Open TheDJPHD opened 4 years ago

TheDJPHD commented 4 years ago

Hello. I am creating an audio word processor and I am using Naudio to help with the actual recording and WAV file creation. I have got this to work using VS 2019 with the latest Naudio version on my 2 windows 10 machines.

When I give the solution and .exe file to my superior to use on his machine, everything builds and runs fine. VS 2019 - same Naudio version. The Record and Stop button execute their respective code fine, but the program never actually grabs real samples. It will create a however long wav file of 0-valued samples (nothing recorded). It is odd because I can see the device when running on his machine, which is just a RealTek on-board device.

I would like to show you my very simple Record and Stop code, and if anyone has any ideas, I would really appreciate it. For what reason would the code allow me to actually find the device but not actually record any samples?

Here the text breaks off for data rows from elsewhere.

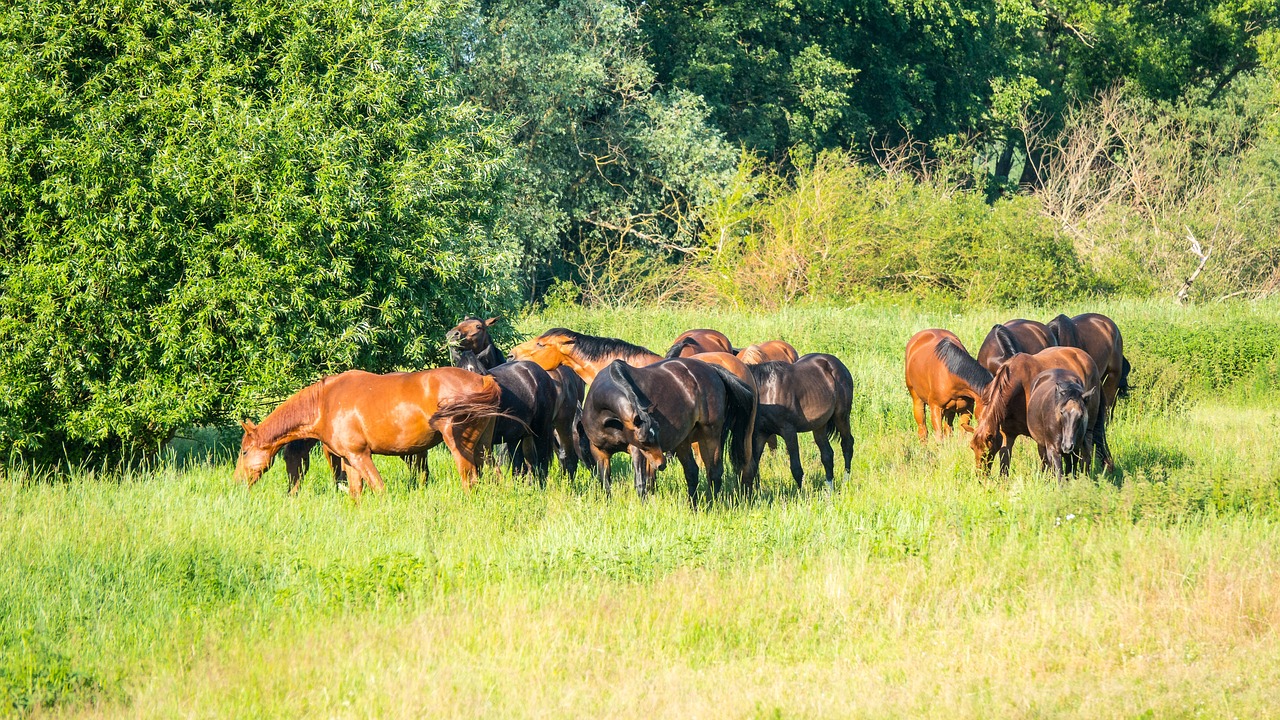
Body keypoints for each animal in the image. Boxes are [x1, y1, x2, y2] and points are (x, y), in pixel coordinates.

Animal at [233, 368, 504, 497]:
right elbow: (356, 493)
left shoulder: (361, 455)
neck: (323, 403)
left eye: (244, 452)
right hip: (483, 448)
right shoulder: (349, 460)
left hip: (460, 447)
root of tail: (483, 380)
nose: (236, 482)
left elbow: (379, 489)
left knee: (469, 479)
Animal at [579, 358, 754, 505]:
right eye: (644, 439)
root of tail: (712, 370)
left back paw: (713, 505)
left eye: (657, 431)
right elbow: (605, 483)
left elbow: (641, 483)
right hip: (683, 441)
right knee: (692, 472)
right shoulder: (600, 452)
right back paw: (692, 506)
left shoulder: (636, 450)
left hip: (710, 436)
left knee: (714, 472)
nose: (661, 464)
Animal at [747, 354, 854, 493]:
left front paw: (802, 495)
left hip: (841, 417)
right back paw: (829, 490)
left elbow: (796, 468)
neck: (766, 391)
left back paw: (846, 482)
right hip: (819, 425)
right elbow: (753, 467)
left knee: (847, 445)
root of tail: (838, 365)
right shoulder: (761, 433)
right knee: (827, 455)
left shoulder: (789, 431)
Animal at [970, 346, 1107, 476]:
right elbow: (1004, 465)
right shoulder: (1007, 434)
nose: (980, 477)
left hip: (1087, 430)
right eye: (972, 448)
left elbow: (1046, 465)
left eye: (987, 451)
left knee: (1086, 456)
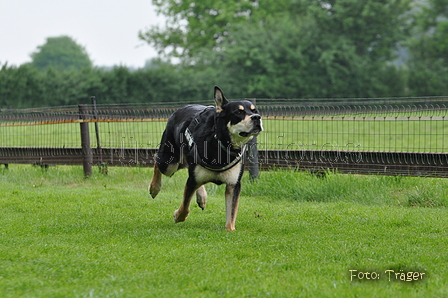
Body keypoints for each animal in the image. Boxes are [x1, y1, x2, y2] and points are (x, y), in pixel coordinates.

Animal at [150, 85, 262, 230]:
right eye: (238, 112)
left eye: (255, 110)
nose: (257, 117)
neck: (221, 143)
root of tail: (180, 109)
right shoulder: (192, 180)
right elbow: (185, 206)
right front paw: (178, 215)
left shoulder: (233, 185)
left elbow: (231, 214)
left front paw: (230, 229)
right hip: (169, 162)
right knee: (156, 158)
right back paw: (154, 188)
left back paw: (201, 197)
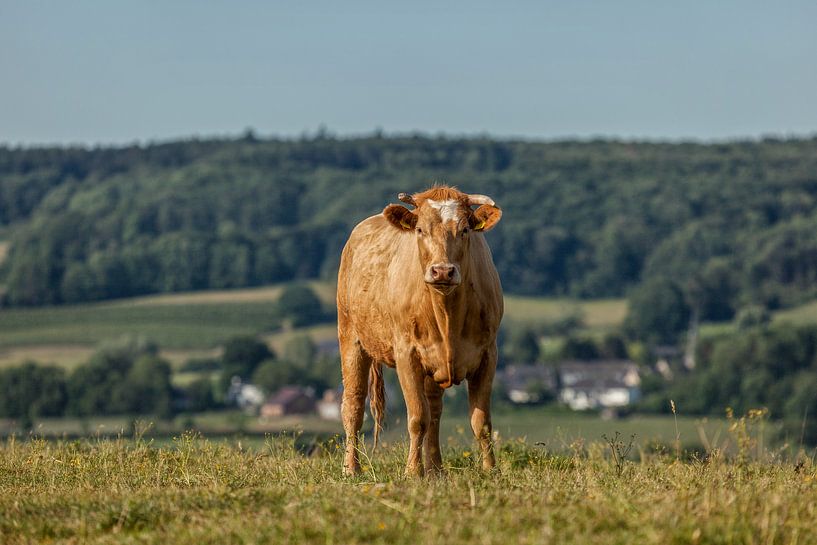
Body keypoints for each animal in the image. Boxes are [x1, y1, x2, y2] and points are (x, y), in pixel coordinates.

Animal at [338, 185, 504, 474]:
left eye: (464, 229)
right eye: (419, 230)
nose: (442, 271)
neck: (447, 313)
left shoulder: (488, 355)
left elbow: (480, 421)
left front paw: (490, 470)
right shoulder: (407, 355)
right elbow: (417, 418)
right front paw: (413, 472)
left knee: (435, 410)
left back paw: (436, 470)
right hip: (350, 336)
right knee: (354, 406)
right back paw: (352, 468)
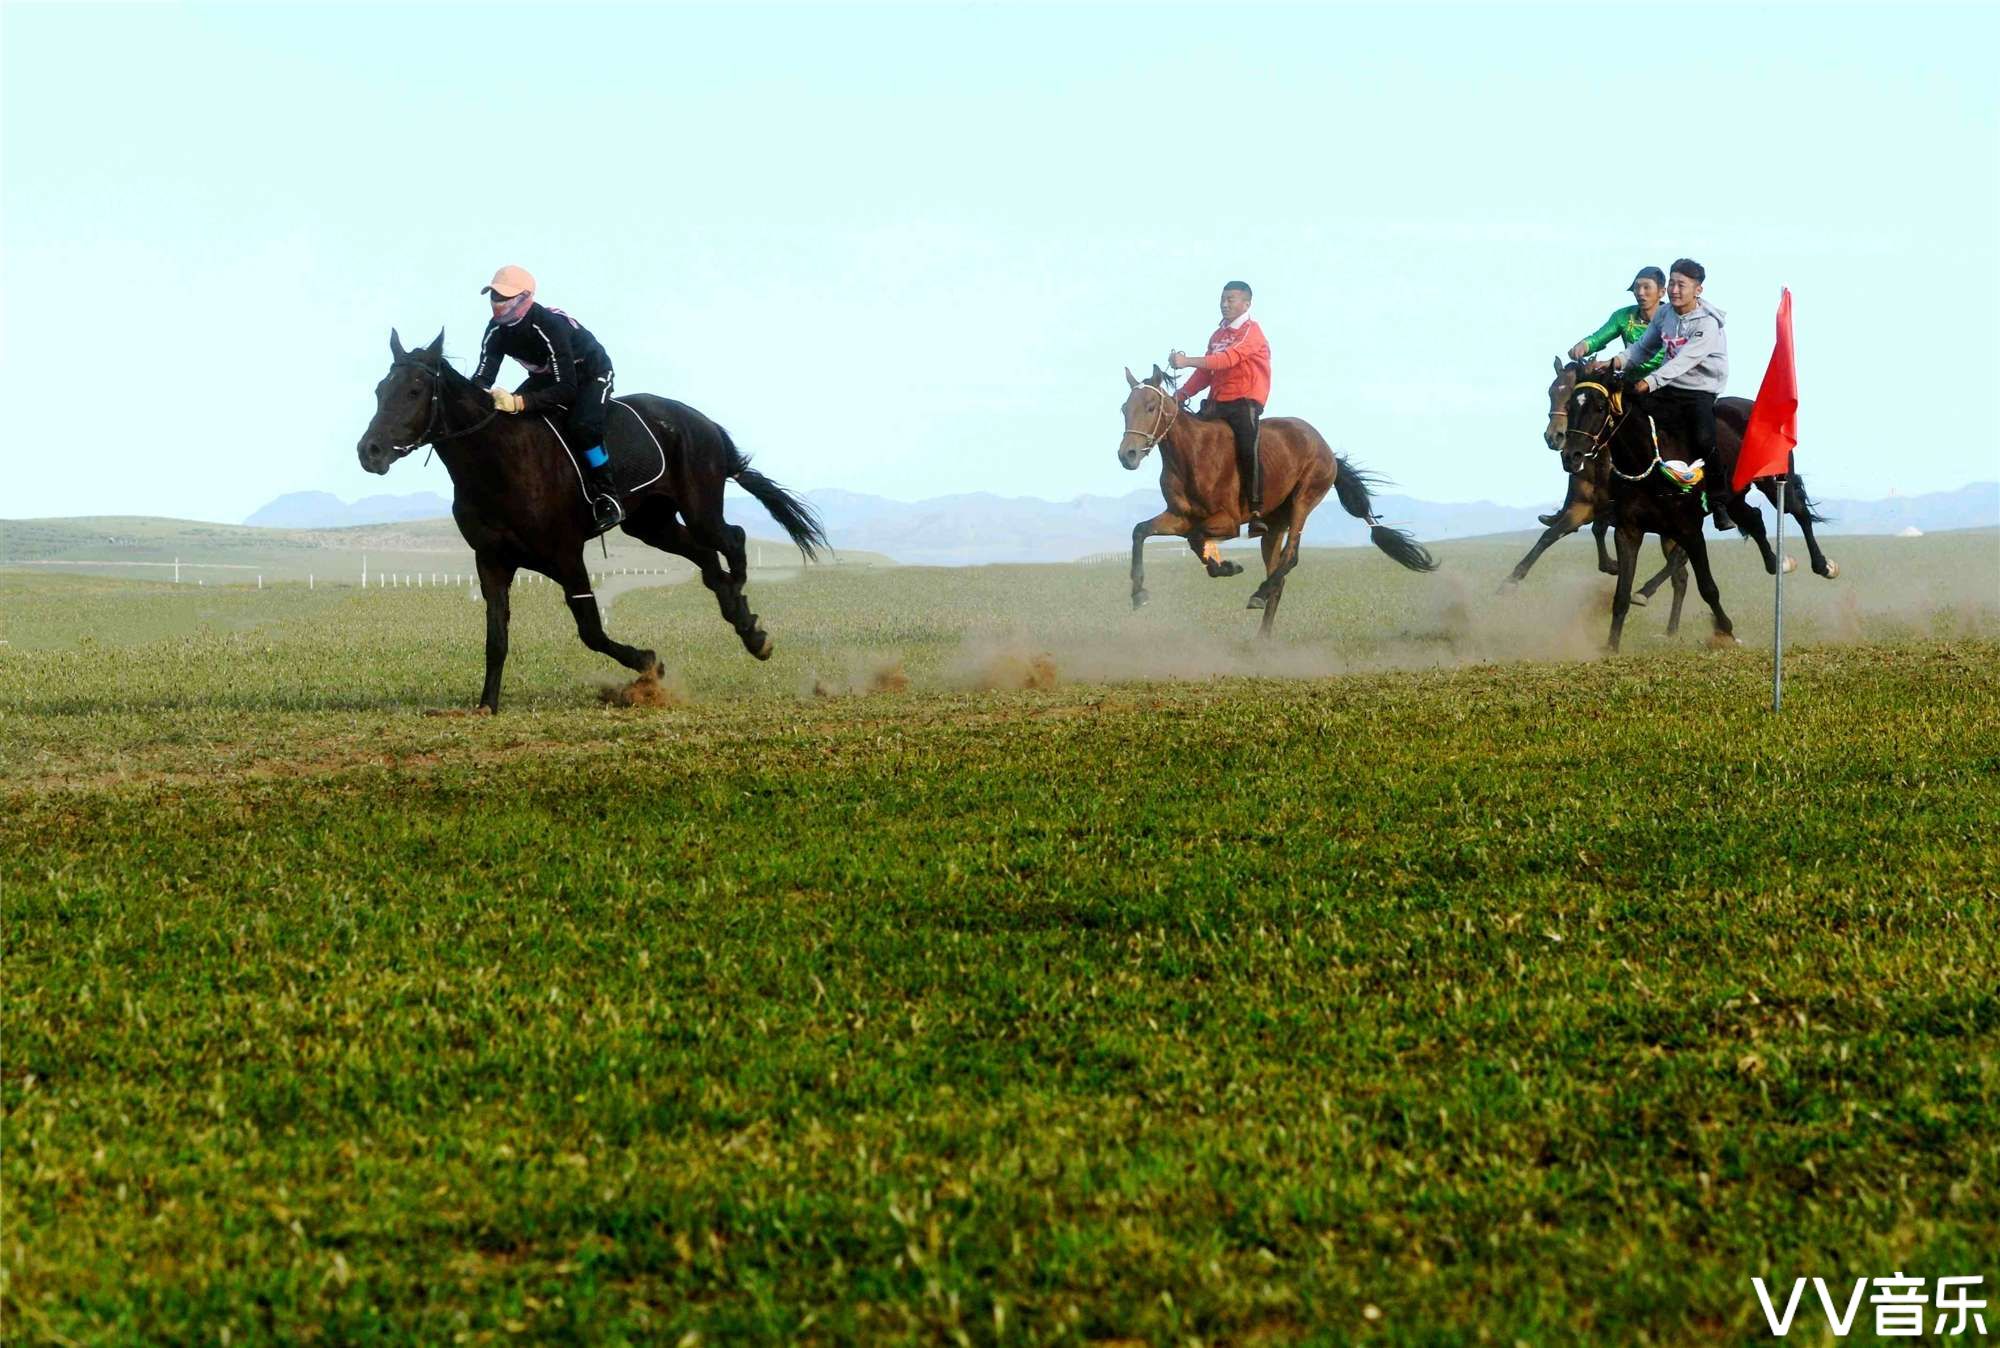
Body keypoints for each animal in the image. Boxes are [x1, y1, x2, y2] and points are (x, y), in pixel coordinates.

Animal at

// Recording Button private void RecordingButton_Click(object sender, EventArgs e) { RecordingButton.Enabled = false; StopButton.Enabled = true;

        try
        {
            waveSource = new WaveInEvent();
            waveSource.WaveFormat = new WaveFormat(16000, 1);

            waveSource.DataAvailable += new EventHandler<WaveInEventArgs>(waveSource_DataAvailable);
            waveSource.RecordingStopped += new EventHandler<StoppedEventArgs>(waveSource_RecordingStopped);

            if (CheckForDispose())
            {
                waveFile = new WaveFileWriter(WavFilePath, waveSource.WaveFormat);
            }
            waveSource.StartRecording();
            DiagBox.Text = "Recording....";
        }
        catch (System.UnauthorizedAccessException)
        {
            waveFile.Dispose();
            waveFile = null;
            DiagBox.Text = "Permissions Invalid";
            RecordingButton.Enabled = true;
            StopButton.Enabled = false;
        }

}

// Stop Button private void StopButton_Click(object sender, EventArgs e) { waveSource.StopRecording(); RecordingButton.Enabled = true; StopButton.Enabled = false; DiagBox.Text = "Please Press Recording";

        waveFile.Dispose();
        waveFile = null;

}

markheath commented 4 years ago

what does waveSource_DataAvailable do?

TheDJPHD commented 4 years ago

what does waveSource_DataAvailable do?

    void waveSource_DataAvailable(object sender, WaveInEventArgs e)
    {
        if (waveFile != null)
        {
            waveFile.Write(e.Buffer, 0, e.BytesRecorded);
            waveFile.Flush();
        }
    }
markheath commented 4 years ago

Can't see anything obviously wrong, although I'd recommend moving wavFile.Dispose into the recording stopped event handler. What happens if you explicitly pass device numbers into the WaveInEvent constructor?

Maybe the recording level has somehow been set to zero or that input has been muted on your computer.